(Beginning of Data for review)

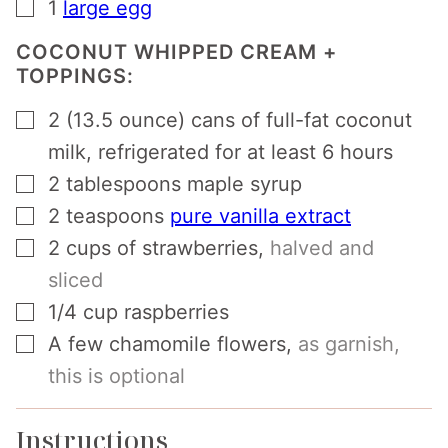
▢
1
large egg
COCONUT WHIPPED CREAM +
TOPPINGS:
▢
2
(13.5 ounce) cans of full-fat coconut
milk, refrigerated for at least 6 hours
▢
2
tablespoons
maple syrup
▢
2
teaspoons
pure vanilla extract
▢
2
cups
of strawberries
,
halved and
sliced
▢
1/4
cup
raspberries
▢
A few chamomile flowers
,
as garnish,
this is optional
Instructions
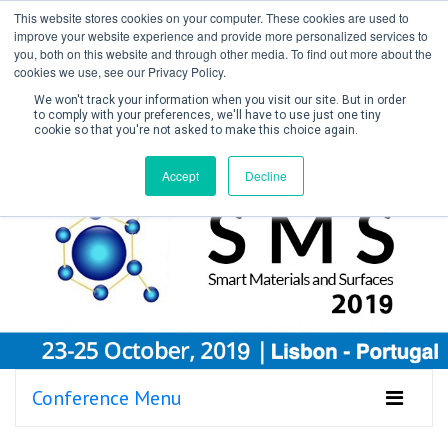
This website stores cookies on your computer. These cookies are used to
improve your website experience and provide more personalized services to
you, both on this website and through other media. To find out more about the
cookies we use, see our Privacy Policy.
We won't track your information when you visit our site. But in order
to comply with your preferences, we'll have to use just one tiny
cookie so that you're not asked to make this choice again.
Create Account / Login
Accept
Decline
Conference Menu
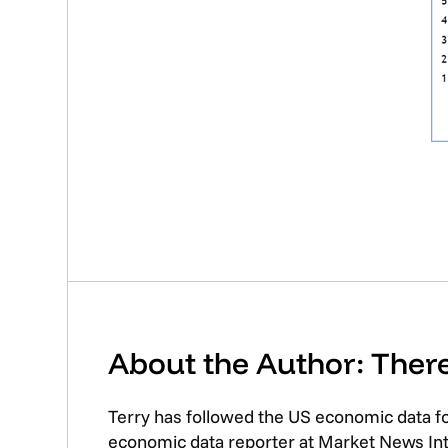
About the Author: The
Terry has followed the US economic data f
economic data reporter at Market News Inte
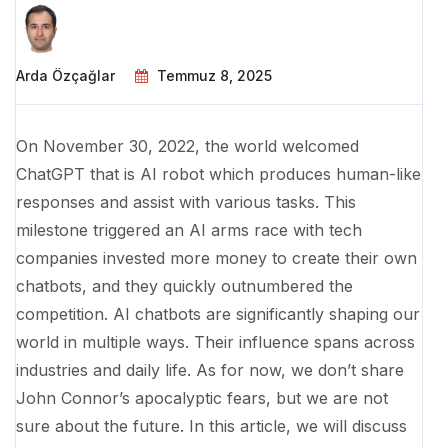
Arda Özçağlar
Temmuz 8, 2025
On November 30, 2022, the world welcomed
ChatGPT that is AI robot which produces human-like
responses and assist with various tasks. This
milestone triggered an AI arms race with tech
companies invested more money to create their own
chatbots, and they quickly outnumbered the
competition. AI chatbots are significantly shaping our
world in multiple ways. Their influence spans across
industries and daily life. As for now, we don’t share
John Connor’s apocalyptic fears, but we are not
sure about the future. In this article, we will discuss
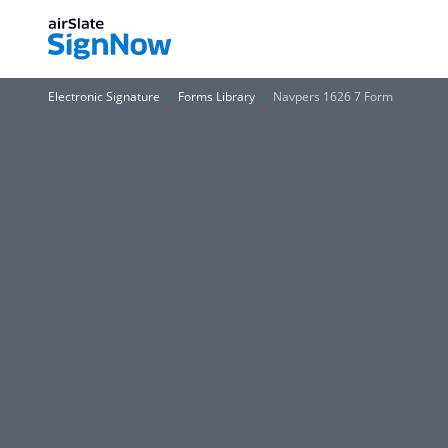
Electronic Signature
Forms Library
Navpers 1626 7 Form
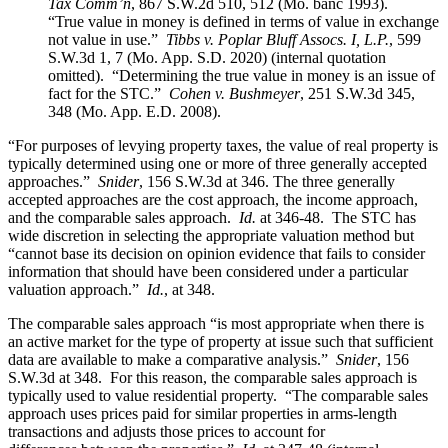
Tax Comm’n
, 867 S.W.2d 510, 512 (Mo. banc 1993).
“True value in money is defined in terms of value in exchange
not value in use.”
Tibbs v. Poplar Bluff Assocs. I, L.P.
, 599
S.W.3d 1, 7 (Mo. App. S.D. 2020) (internal quotation
omitted). “Determining the true value in money is an issue of
fact for the STC.”
Cohen v. Bushmeyer
, 251 S.W.3d 345,
348 (Mo. App. E.D. 2008).
“For purposes of levying property taxes, the value of real property is
typically determined using one or more of three generally accepted
approaches.”
Snider
, 156 S.W.3d at 346. The three generally
accepted approaches are the cost approach, the income approach,
and the comparable sales approach.
Id.
at 346-48. The STC has
wide discretion in selecting the appropriate valuation method but
“cannot base its decision on opinion evidence that fails to consider
information that should have been considered under a particular
valuation approach.”
Id.
, at 348.
The comparable sales approach “is most appropriate when there is
an active market for the type of property at issue such that sufficient
data are available to make a comparative analysis.”
Snider
, 156
S.W.3d at 348. For this reason, the comparable sales approach is
typically used to value residential property. “The comparable sales
approach uses prices paid for similar properties in arms-length
transactions and adjusts those prices to account for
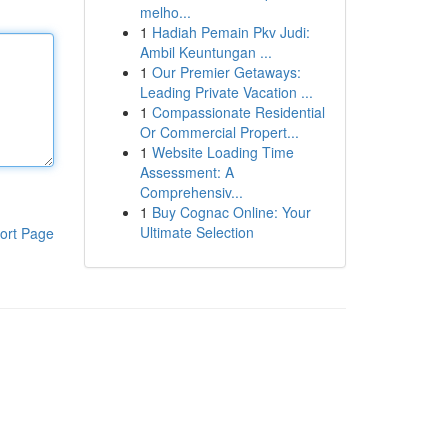
melho...
1
Hadiah Pemain Pkv Judi:
Ambil Keuntungan ...
1
Our Premier Getaways:
Leading Private Vacation ...
1
Compassionate Residential
Or Commercial Propert...
1
Website Loading Time
Assessment: A
Comprehensiv...
1
Buy Cognac Online: Your
Ultimate Selection
ort Page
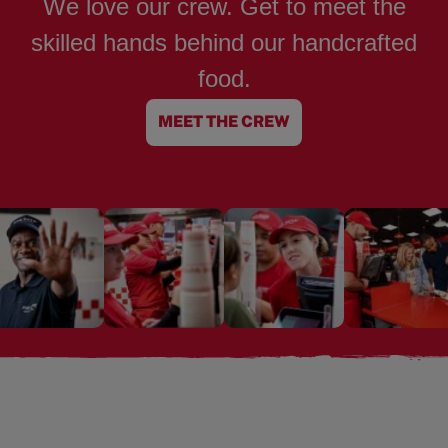
We love our crew. Get to meet the
skilled hands behind our handcrafted
food.
MEET THE CREW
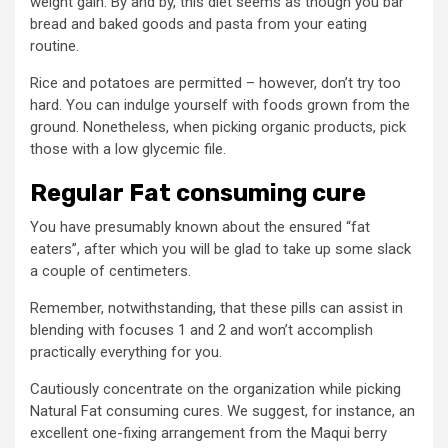
weight gain. By and by, this diet seems as though you bar
bread and baked goods and pasta from your eating
routine.
Rice and potatoes are permitted – however, don’t try too
hard. You can indulge yourself with foods grown from the
ground. Nonetheless, when picking organic products, pick
those with a low glycemic file.
Regular Fat consuming cure
You have presumably known about the ensured “fat
eaters”, after which you will be glad to take up some slack
a couple of centimeters.
Remember, notwithstanding, that these pills can assist in
blending with focuses 1 and 2 and won’t accomplish
practically everything for you.
Cautiously concentrate on the organization while picking
Natural Fat consuming cures. We suggest, for instance, an
excellent one-fixing arrangement from the Maqui berry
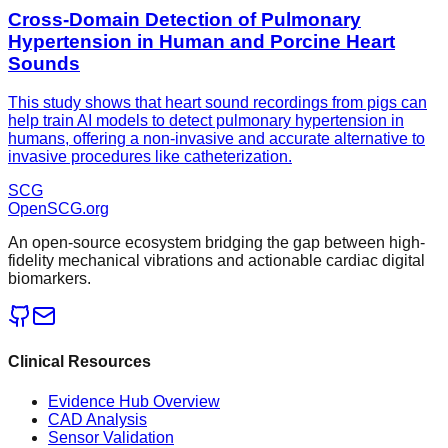
Cross-Domain Detection of Pulmonary
Hypertension in Human and Porcine Heart
Sounds
This study shows that heart sound recordings from pigs can
help train AI models to detect pulmonary hypertension in
humans, offering a non-invasive and accurate alternative to
invasive procedures like catheterization.
SCG
OpenSCG
.org
An open-source ecosystem bridging the gap between high-
fidelity mechanical vibrations and actionable cardiac digital
biomarkers.
Clinical Resources
Evidence Hub Overview
CAD Analysis
Sensor Validation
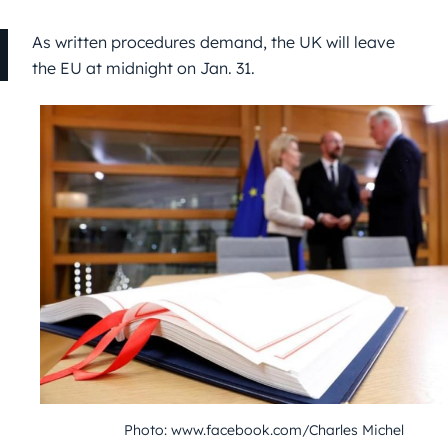
As written procedures demand, the UK will leave
the EU at midnight on Jan. 31.
Photo: www.facebook.com/Charles Michel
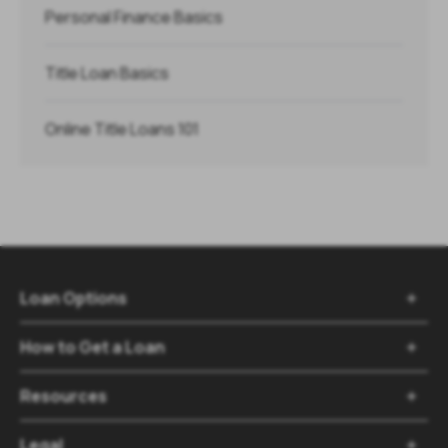
Personal Finance Basics
Title Loan Basics
Online Title Loans 101
Loan Options

How to Get a Loan

Resources

Legal


(End of Data for review)

The task
Your reply is the full set of entries reproduced exactly, with images omitted.

Solution for this problem
▢
1
large egg
COCONUT WHIPPED CREAM +
TOPPINGS:
▢
2
(13.5 ounce) cans of full-fat coconut
milk, refrigerated for at least 6 hours
▢
2
tablespoons
maple syrup
▢
2
teaspoons
pure vanilla extract
▢
2
cups
of strawberries
,
halved and
sliced
▢
1/4
cup
raspberries
▢
A few chamomile flowers
,
as garnish,
this is optional
Instructions
This website stores cookies on your computer. These cookies are used to
improve your website experience and provide more personalized services to
you, both on this website and through other media. To find out more about the
cookies we use, see our Privacy Policy.
We won't track your information when you visit our site. But in order
to comply with your preferences, we'll have to use just one tiny
cookie so that you're not asked to make this choice again.
Create Account / Login
Accept
Decline
Conference Menu
About the Author: The
Terry has followed the US economic data f
economic data reporter at Market News Inte
Arda Özçağlar
Temmuz 8, 2025
On November 30, 2022, the world welcomed
ChatGPT that is AI robot which produces human-like
responses and assist with various tasks. This
milestone triggered an AI arms race with tech
companies invested more money to create their own
chatbots, and they quickly outnumbered the
competition. AI chatbots are significantly shaping our
world in multiple ways. Their influence spans across
industries and daily life. As for now, we don’t share
John Connor’s apocalyptic fears, but we are not
sure about the future. In this article, we will discuss
Electronic Signature
Forms Library
Navpers 1626 7 Form
Tax Comm’n
, 867 S.W.2d 510, 512 (Mo. banc 1993).
“True value in money is defined in terms of value in exchange
not value in use.”
Tibbs v. Poplar Bluff Assocs. I, L.P.
, 599
S.W.3d 1, 7 (Mo. App. S.D. 2020) (internal quotation
omitted). “Determining the true value in money is an issue of
fact for the STC.”
Cohen v. Bushmeyer
, 251 S.W.3d 345,
348 (Mo. App. E.D. 2008).
“For purposes of levying property taxes, the value of real property is
typically determined using one or more of three generally accepted
approaches.”
Snider
, 156 S.W.3d at 346. The three generally
accepted approaches are the cost approach, the income approach,
and the comparable sales approach.
Id.
at 346-48. The STC has
wide discretion in selecting the appropriate valuation method but
“cannot base its decision on opinion evidence that fails to consider
information that should have been considered under a particular
valuation approach.”
Id.
, at 348.
The comparable sales approach “is most appropriate when there is
an active market for the type of property at issue such that sufficient
data are available to make a comparative analysis.”
Snider
, 156
S.W.3d at 348. For this reason, the comparable sales approach is
typically used to value residential property. “The comparable sales
approach uses prices paid for similar properties in arms-length
transactions and adjusts those prices to account for
melho...
1
Hadiah Pemain Pkv Judi:
Ambil Keuntungan ...
1
Our Premier Getaways:
Leading Private Vacation ...
1
Compassionate Residential
Or Commercial Propert...
1
Website Loading Time
Assessment: A
Comprehensiv...
1
Buy Cognac Online: Your
Ultimate Selection
ort Page
We love our crew. Get to meet the
skilled hands behind our handcrafted
food.
MEET THE CREW
weight gain. By and by, this diet seems as though you bar
bread and baked goods and pasta from your eating
routine.
Rice and potatoes are permitted – however, don’t try too
hard. You can indulge yourself with foods grown from the
ground. Nonetheless, when picking organic products, pick
those with a low glycemic file.
Regular Fat consuming cure
You have presumably known about the ensured “fat
eaters”, after which you will be glad to take up some slack
a couple of centimeters.
Remember, notwithstanding, that these pills can assist in
blending with focuses 1 and 2 and won’t accomplish
practically everything for you.
Cautiously concentrate on the organization while picking
Natural Fat consuming cures. We suggest, for instance, an
excellent one-fixing arrangement from the Maqui berry
Cross-Domain Detection of Pulmonary
Hypertension in Human and Porcine Heart
Sounds
This study shows that heart sound recordings from pigs can
help train AI models to detect pulmonary hypertension in
humans, offering a non-invasive and accurate alternative to
invasive procedures like catheterization.
SCG
OpenSCG
.org
An open-source ecosystem bridging the gap between high-
fidelity mechanical vibrations and actionable cardiac digital
biomarkers.
Clinical Resources
Evidence Hub Overview
CAD Analysis
Sensor Validation
As written procedures demand, the UK will leave
the EU at midnight on Jan. 31.
Photo: www.facebook.com/Charles Michel
Personal Finance Basics
Title Loan Basics
Online Title Loans 101
Loan Options

How to Get a Loan

Resources

Legal


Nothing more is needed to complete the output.